Each County in the state has different restrictions – some allow occupancy tax to be used for whatever the City or County wants. Several specifically direct some of the money to parking decks, etc. If the Buncombe TDA wanted the capability to use that money to help offset infrastructure costs to the City, you can bet the legislature would have given it to them when they raised the tax last year. But the TDA doesn’t want the capability to spend the money that way – it’s all about more tourism advertising, and that’s it. City taxpayers will forever be stuck with the costs of tourism, while the hotel owners profit.
To be fair, the TDA has earmarked some small percentage towards projects that the City also wants, like greenways. The argument could be made that this allows the City to re-direct some of the money they would have spent on those projects, to infrastructure costs.
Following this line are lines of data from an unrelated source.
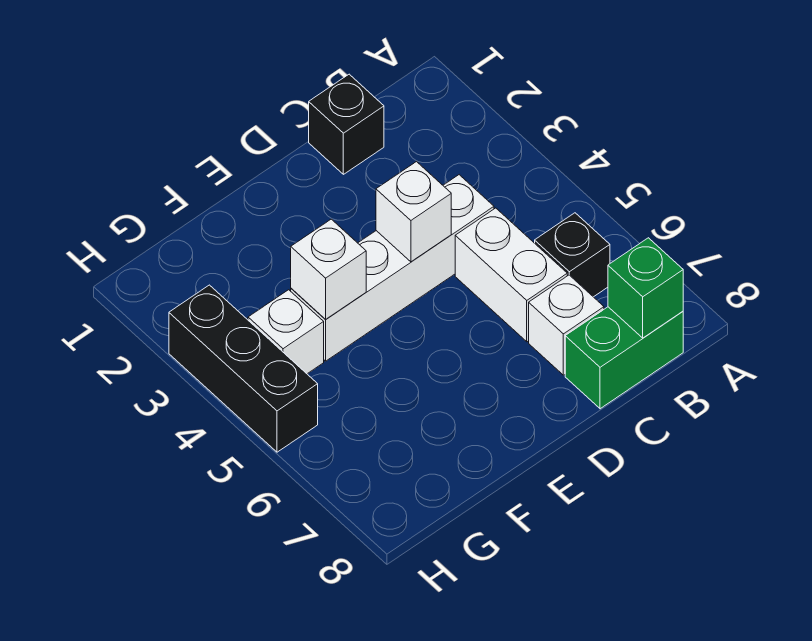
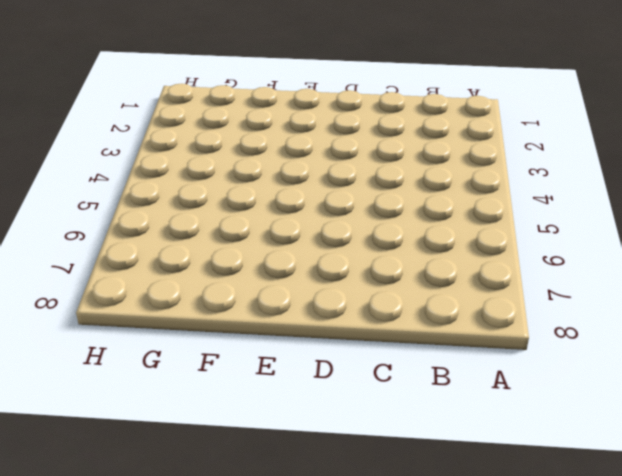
none -> black 1x1 brick [535,213,610,297]
none -> green 1x2 brick [565,307,683,409]

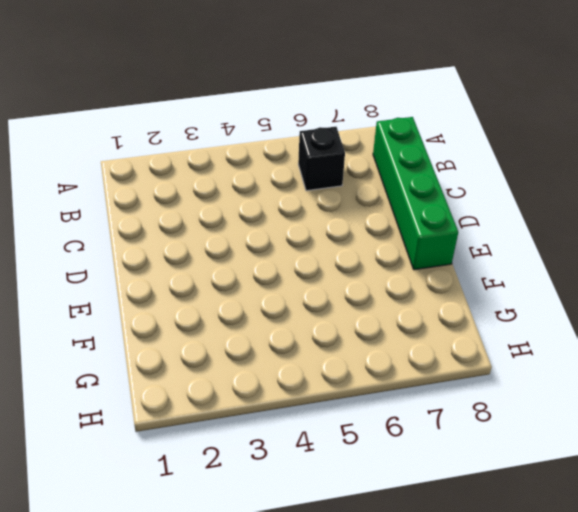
green 1x4 brick [373,117,458,270] -> green 1x2 brick [565,307,683,409]
none -> black 1x1 brick [309,74,384,174]
none -> white 1x4 brick [291,175,494,361]

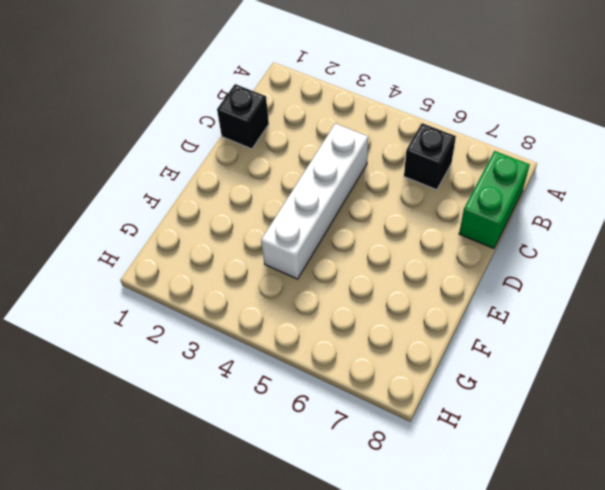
none -> white 1x2 brick [455,208,567,342]
none -> white 1x1 brick [529,275,604,375]

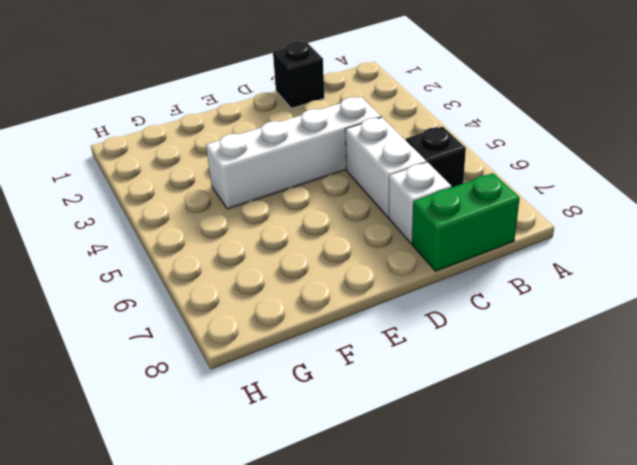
none -> white 1x1 brick [248,290,324,374]
none -> black 1x3 brick [169,285,318,452]

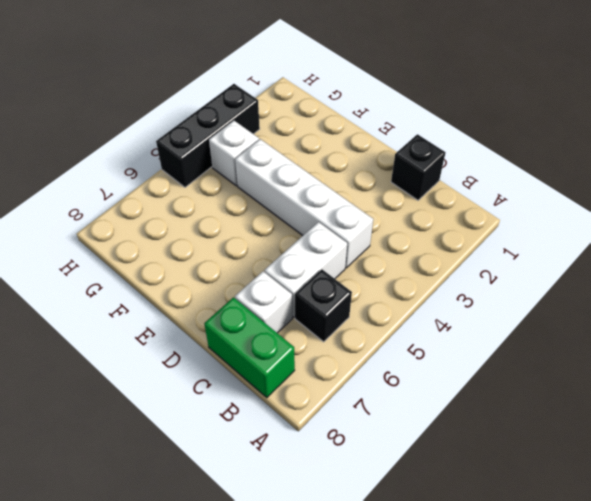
none -> green 1x1 brick [608,238,683,338]
none -> white 1x1 brick [376,162,451,262]

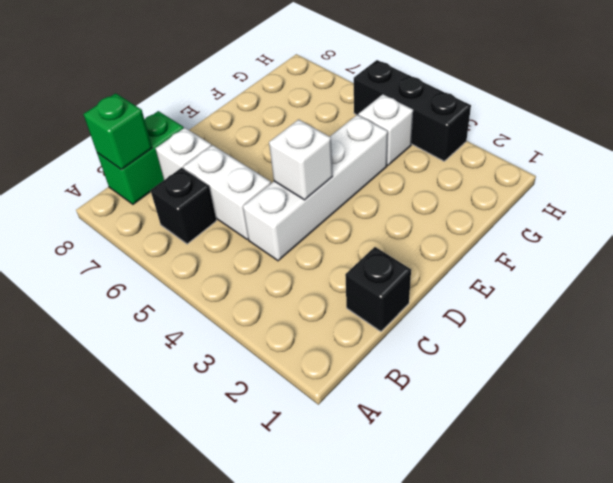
none -> white 1x1 brick [291,219,366,320]

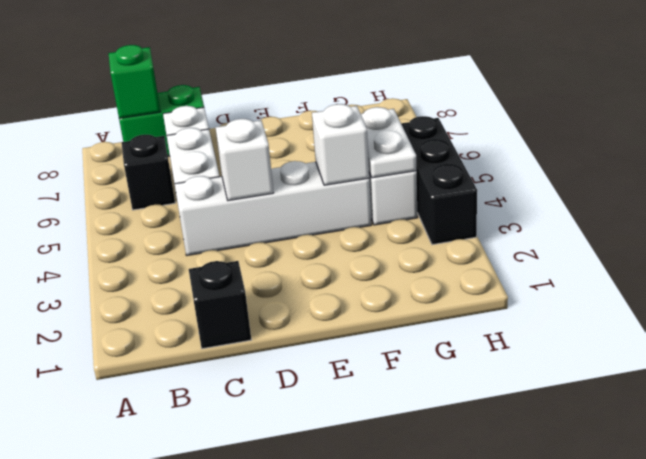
white 1x2 plate [361,107,417,178] -> none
But I suspect it’s a drop in the bucket.
Local residents who question whether the incredible pace of hotel construction is healthy for the community are not “anti-hotel”, nor are we “wacky people”. There is a growing discussion nationally about whether the hotel industry is overbuilding after the recession. Articles just from the past year:
“Is the Hotel Sector Due for a Setback?”
“Is Delaware adding too many hotels too fast?”
“Is O.C. building too many hotels? 5 things to know”
“Could California Have Too Many Hotels in the Works?”
“Charleston Mercury – How many hotels are too many”
“Too Many Hotels Coming On Line in Miami?”
“Too many hotels in NOLA – New Orleans Message Board”
“Does Baton Rouge have too many downtown hotels?”
“Greenville prepares for a wave of new hotels and apartments – how much is too much?”
This isn’t just happening in Asheville – the hotel industry is going bats*** overbuilding everywhere they can, nationally. We should be able to voice concerns about whether this kind of development is healthy without the suggestion that it is “wacky”.
“It felt like (city staff) didn’t get the answer they were looking for, so they went and did the online survey.”
No surprise there. Anyone who reads this blog (and others) knows that there is no shortage of anti-hotel trolls online every day. I just wish there had been such outrage over the growing number of breweries before “Beer City” reached, then exceeded, critical mass. They are just as much to blame for the current situation as greedy developers.
What is your evidence that it has exceeded critical mass? Seems there are more still emerging and no one is going out of business.
By business standards you are correct, there are more lots to be filled for more beer to be brewed and more $ to be hoovered in.
By MY STANDARDS, as someone who lives and plays here, the stifling crowds, the drunken hoards, the increasing number of bums and buskers (hard to tell them apart sometimes) and the streets filled with trash, poop and dog feces are ample proof that “Beer City” has gotten way out of hand.
But hey, if worshiping the almighty $ is how you measure success, then congrats! Watch where you step!
“…and the streets filled with trash, poop and dog feces…”
But enough about our Republican friends.
Obviously you have never been to a Democratic neighborhood…trash on the streets, cars up on blocks, graffiti, and yes dog poop from the lazy Dems who don’t feel they have to pick up after their dogs that are not properly vaccinated.
Jason – this paragraph seems incomplete. Can you finish it & tell us what Julie was referring to when she said “wacky people”?
““I want to encourage you if you have concerns, please let us know. Please do not assume that door is shut and decisions have been made on all of these things. We’re not all these wacky people over here “
LOL. This is lost on Barry. The graph looks complete to me.
It would, to you, because you live to say something nasty, whether it makes you look stupid or not. Even a third-grader would notice that a period and quotation mark are missing, not to mention any explanation of what the “these wacky people” remark refers to.